"Afortunadamente en Cataluña, el creyente del común dispone de una tabla de salvación radiofónica (nunca mejor dicho) en la que poder abrevar en las aguas prístinas de la verdadera doctrina, sin peligro de que el Polonio 210 de la Conferencia Episcopal Española nos pueda atravesar el armazón del alma. Me estoy refiriendo claro está a Ràdio Estel, la emisora del Arzobispado de Barcelona. En ella, además de no insultarse nunca nadie y de comulgar con las aguas del molino del nacionalismo catalán (o sea, el bueno), se respira la paz, el amor y el buen rollito propio del cristianismo más genuino y saludable, ése que nueve de cada diez asesores espirituales recomiendan.

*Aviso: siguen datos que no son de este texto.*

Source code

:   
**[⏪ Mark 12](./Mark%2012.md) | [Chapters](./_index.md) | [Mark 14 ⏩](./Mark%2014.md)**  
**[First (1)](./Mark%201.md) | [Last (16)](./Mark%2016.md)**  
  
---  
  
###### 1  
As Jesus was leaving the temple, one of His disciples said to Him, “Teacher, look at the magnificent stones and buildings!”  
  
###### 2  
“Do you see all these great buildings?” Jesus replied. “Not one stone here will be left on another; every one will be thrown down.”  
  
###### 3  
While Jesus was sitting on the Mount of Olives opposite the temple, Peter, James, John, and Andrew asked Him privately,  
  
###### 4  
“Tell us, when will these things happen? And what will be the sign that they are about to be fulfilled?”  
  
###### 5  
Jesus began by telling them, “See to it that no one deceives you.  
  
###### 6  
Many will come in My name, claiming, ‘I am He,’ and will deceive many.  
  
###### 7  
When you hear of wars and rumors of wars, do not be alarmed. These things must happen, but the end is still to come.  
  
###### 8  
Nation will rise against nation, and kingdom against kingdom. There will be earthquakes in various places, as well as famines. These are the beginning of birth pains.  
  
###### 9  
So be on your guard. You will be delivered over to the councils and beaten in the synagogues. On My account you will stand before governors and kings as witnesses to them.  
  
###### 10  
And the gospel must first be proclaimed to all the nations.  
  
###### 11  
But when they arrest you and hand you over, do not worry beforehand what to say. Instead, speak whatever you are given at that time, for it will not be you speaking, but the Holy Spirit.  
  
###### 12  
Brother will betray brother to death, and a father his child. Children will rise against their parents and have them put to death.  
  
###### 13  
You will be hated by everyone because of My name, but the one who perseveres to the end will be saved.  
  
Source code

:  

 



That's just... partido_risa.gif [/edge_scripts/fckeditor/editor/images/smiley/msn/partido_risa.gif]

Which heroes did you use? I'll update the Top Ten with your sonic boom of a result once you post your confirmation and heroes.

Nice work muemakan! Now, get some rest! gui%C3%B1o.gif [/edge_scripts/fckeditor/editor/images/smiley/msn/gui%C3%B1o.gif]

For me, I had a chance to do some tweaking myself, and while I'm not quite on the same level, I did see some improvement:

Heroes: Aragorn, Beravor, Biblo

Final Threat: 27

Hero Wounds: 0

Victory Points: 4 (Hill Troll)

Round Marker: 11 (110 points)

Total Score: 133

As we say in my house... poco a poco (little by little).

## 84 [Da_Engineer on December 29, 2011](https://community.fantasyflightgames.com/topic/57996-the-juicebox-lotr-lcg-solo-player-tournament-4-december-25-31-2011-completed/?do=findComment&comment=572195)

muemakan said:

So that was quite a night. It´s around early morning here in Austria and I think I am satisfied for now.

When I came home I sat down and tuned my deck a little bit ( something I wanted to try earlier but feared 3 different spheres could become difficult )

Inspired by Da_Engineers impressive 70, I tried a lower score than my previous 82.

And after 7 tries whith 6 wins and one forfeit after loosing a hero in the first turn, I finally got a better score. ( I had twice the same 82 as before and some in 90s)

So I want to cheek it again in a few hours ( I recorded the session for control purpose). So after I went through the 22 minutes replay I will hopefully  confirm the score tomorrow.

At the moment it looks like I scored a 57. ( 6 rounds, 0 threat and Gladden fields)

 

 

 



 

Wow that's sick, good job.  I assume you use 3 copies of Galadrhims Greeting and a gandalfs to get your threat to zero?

Así pues, los cristianos catalanes (al igual que Adán y Eva en el huerto del Edén) a la hora de sintonizar una emisora de nuestra cuerda espiritual tenemos la opción de escoger entre el bien y el mal, entre la crispación y la paz, entre el odio y el amor, entre los panes y los peces. Y hete aquí el veredicto de la última oleada del EGM (Estudio General de Medios) respecto a las audiencias en nuestra realidad nacional: mientras 180.000 ovejas descarriadas han decidido seguir la senda de la perdición sempiterna sintonizando al inefable Federico y sus mariachis, 6.000 hombres firmes y fieles (la cifra va decayendo de día en día; al final cabrán todos en un taxi...) han decidido seguir el sendero angosto del camino verdadero y sintonizar Ràdio Estel, emisora que todos cuantos critican a la COPE por su escaso o nulo evangelismo escuchan con suma fruición"
Y hay que añadir que Radio Estel cuenta con once emisoras de FM frente a las ocho de la cadena COPE en Cataluña, lo que hace aún más sonrojante la comparación.